### Prompt
Reproduce every line of text in the data below word for word, leaving out the pictures.

----------------

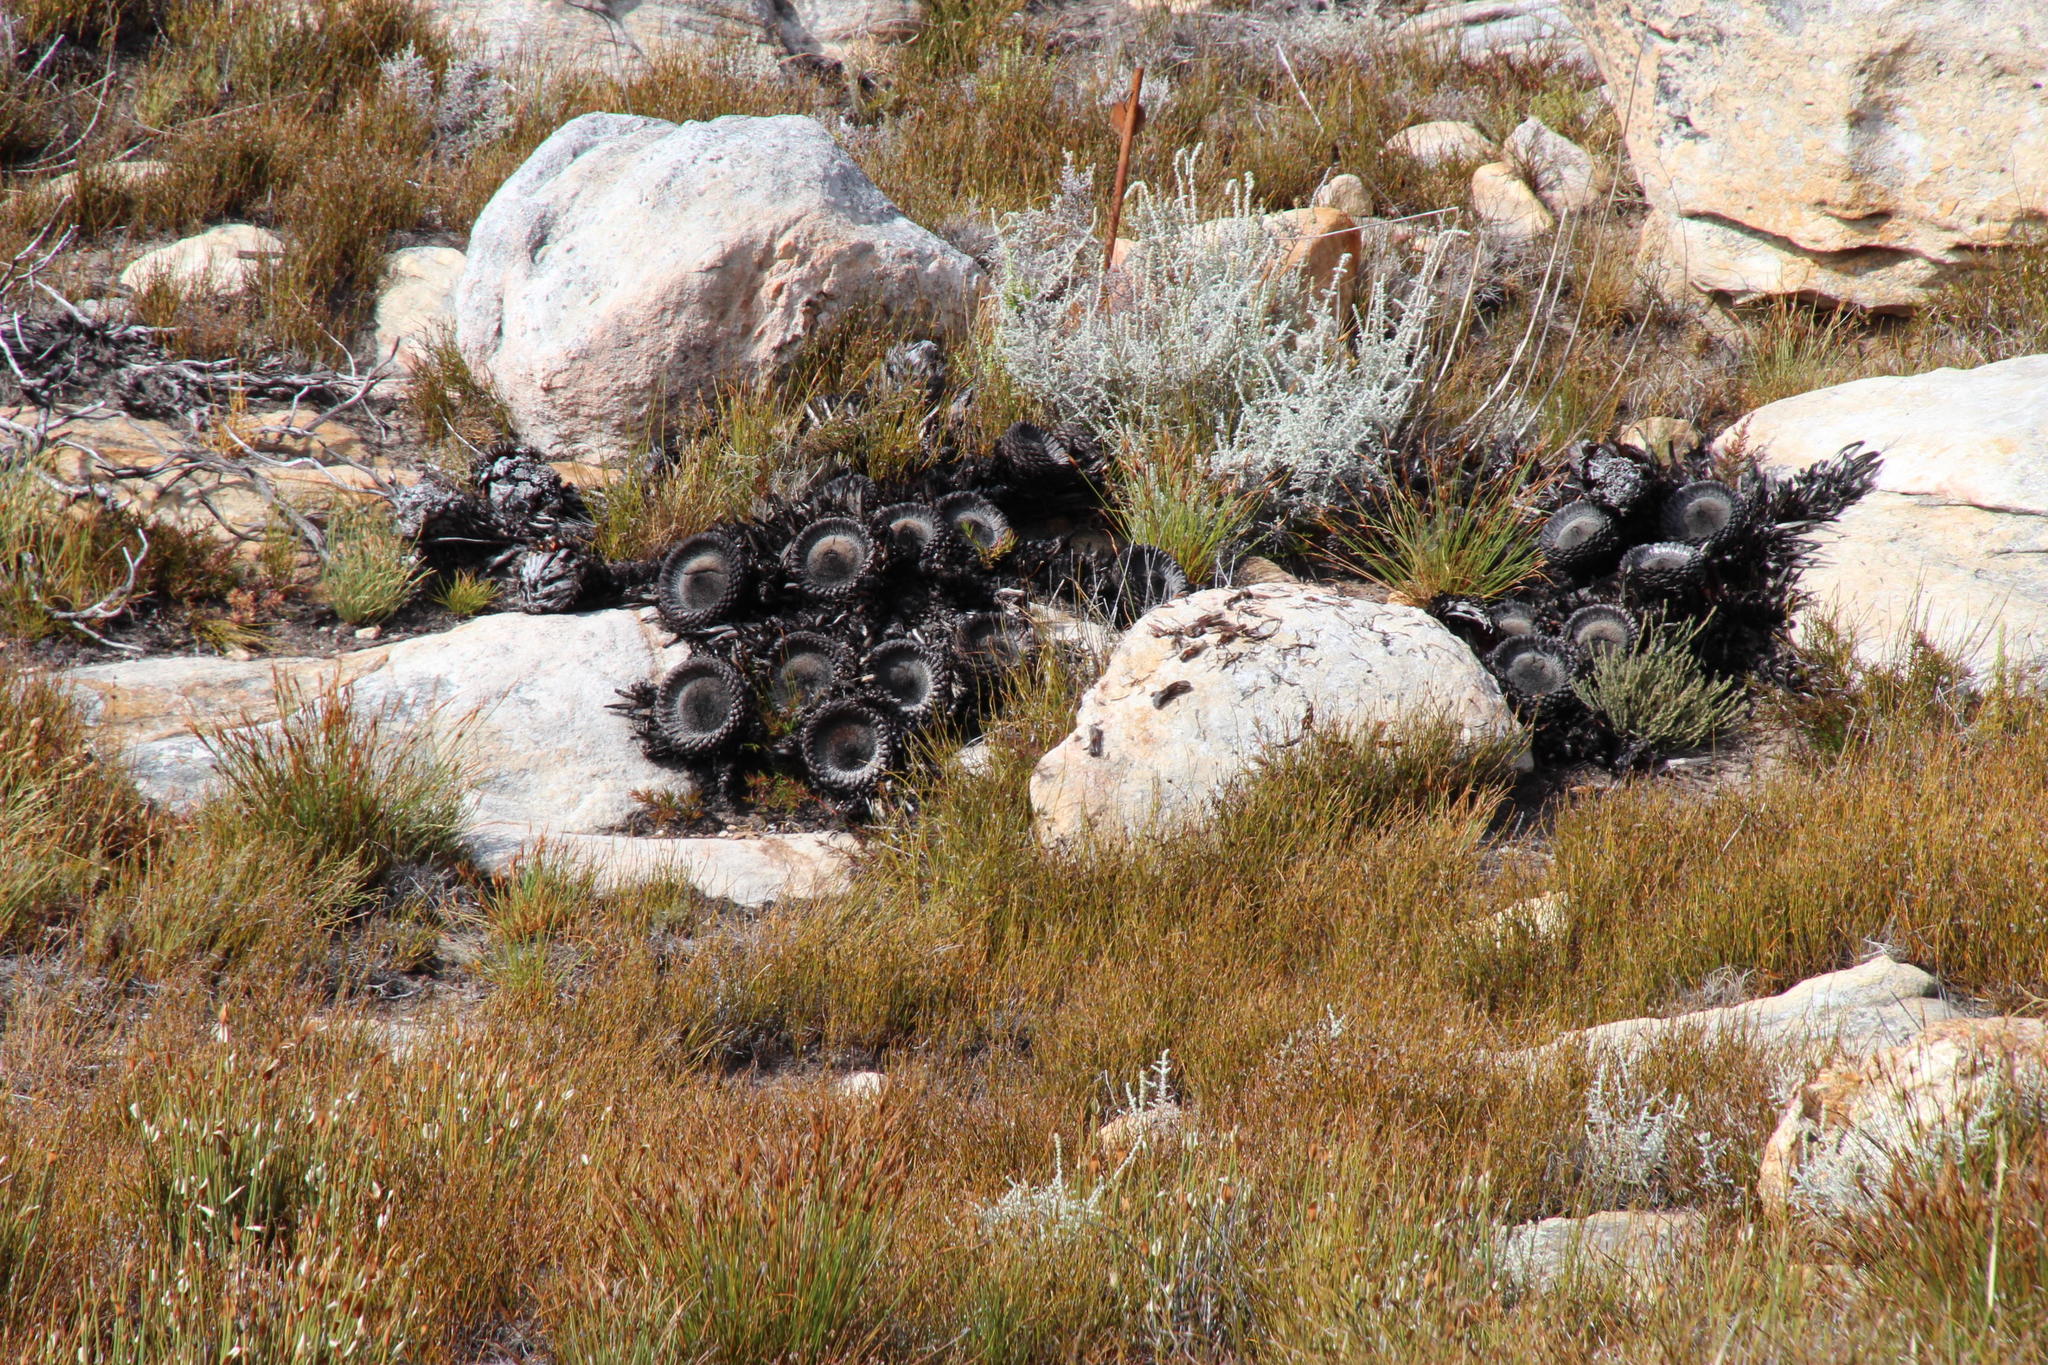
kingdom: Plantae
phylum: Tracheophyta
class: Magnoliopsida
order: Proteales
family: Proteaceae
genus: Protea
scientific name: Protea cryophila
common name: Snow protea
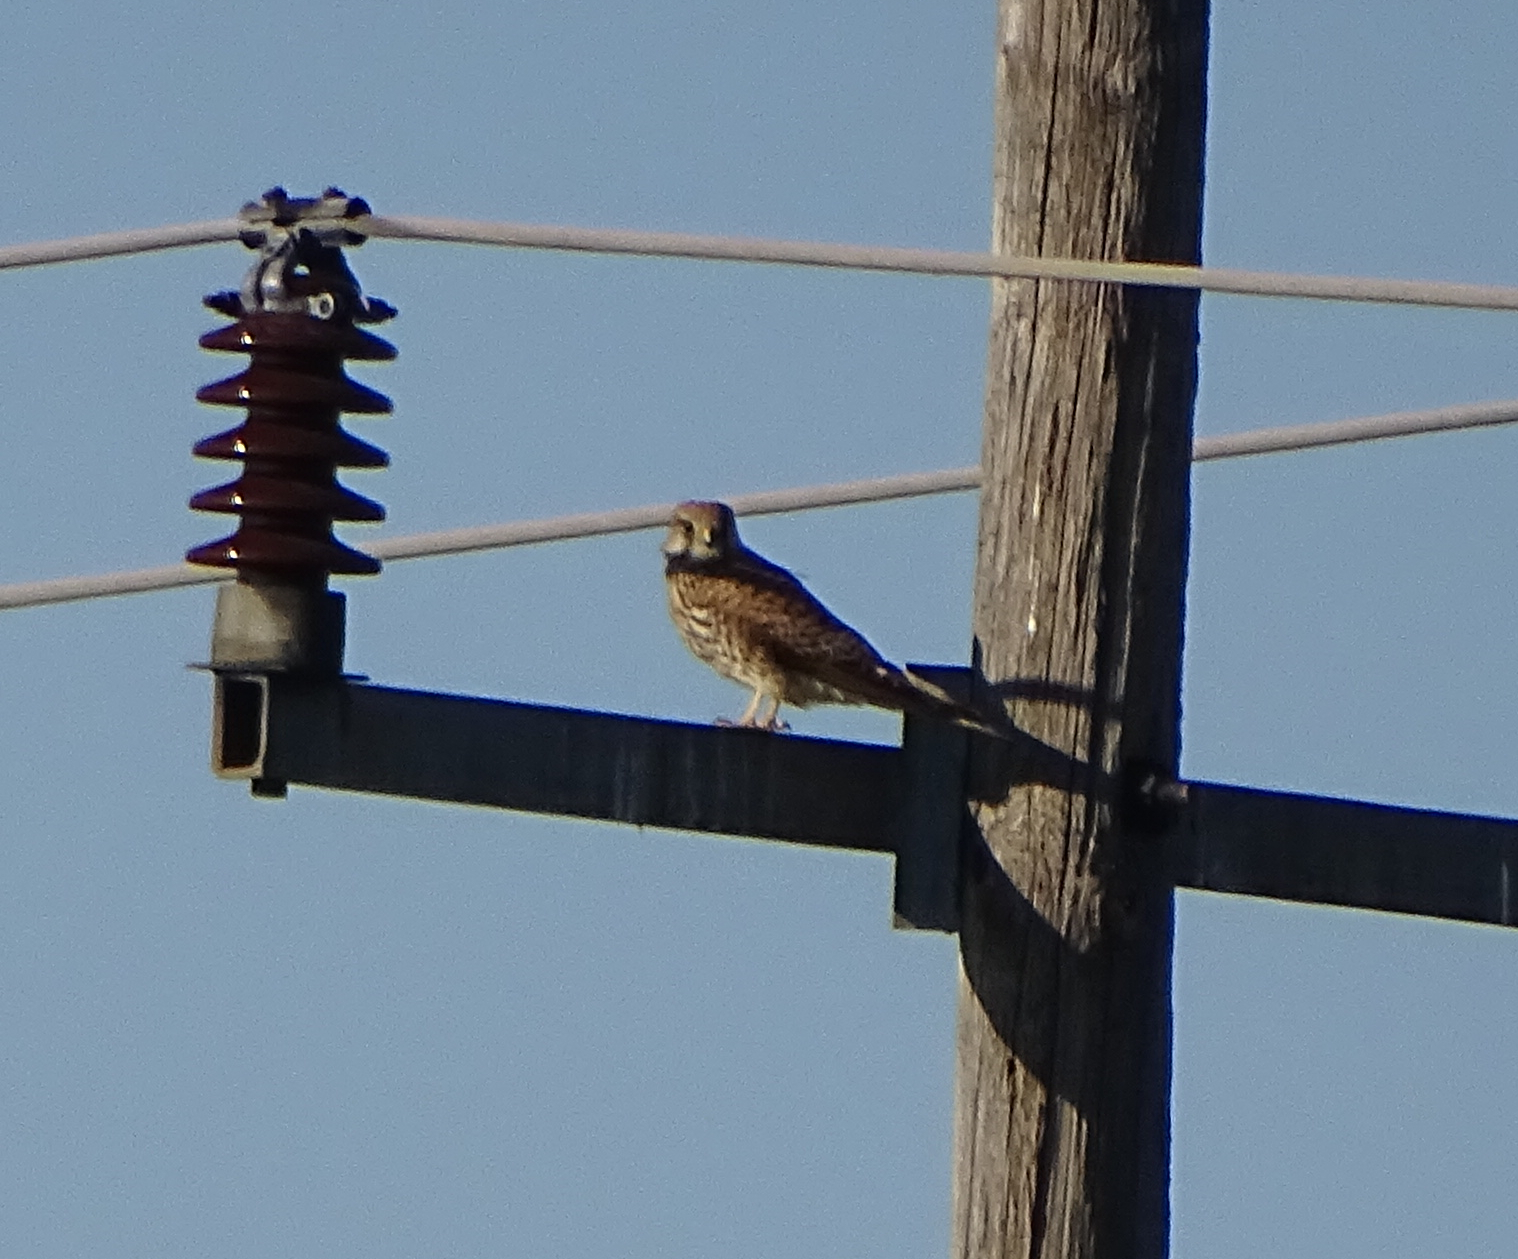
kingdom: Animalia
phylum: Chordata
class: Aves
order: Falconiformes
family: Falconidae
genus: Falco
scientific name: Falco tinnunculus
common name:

----------------

### Solution
kingdom: Plantae
phylum: Tracheophyta
class: Magnoliopsida
order: Proteales
family: Proteaceae
genus: Protea
scientific name: Protea cryophila
common name: Snow protea
kingdom: Animalia
phylum: Chordata
class: Aves
order: Falconiformes
family: Falconidae
genus: Falco
scientific name: Falco tinnunculus
common name:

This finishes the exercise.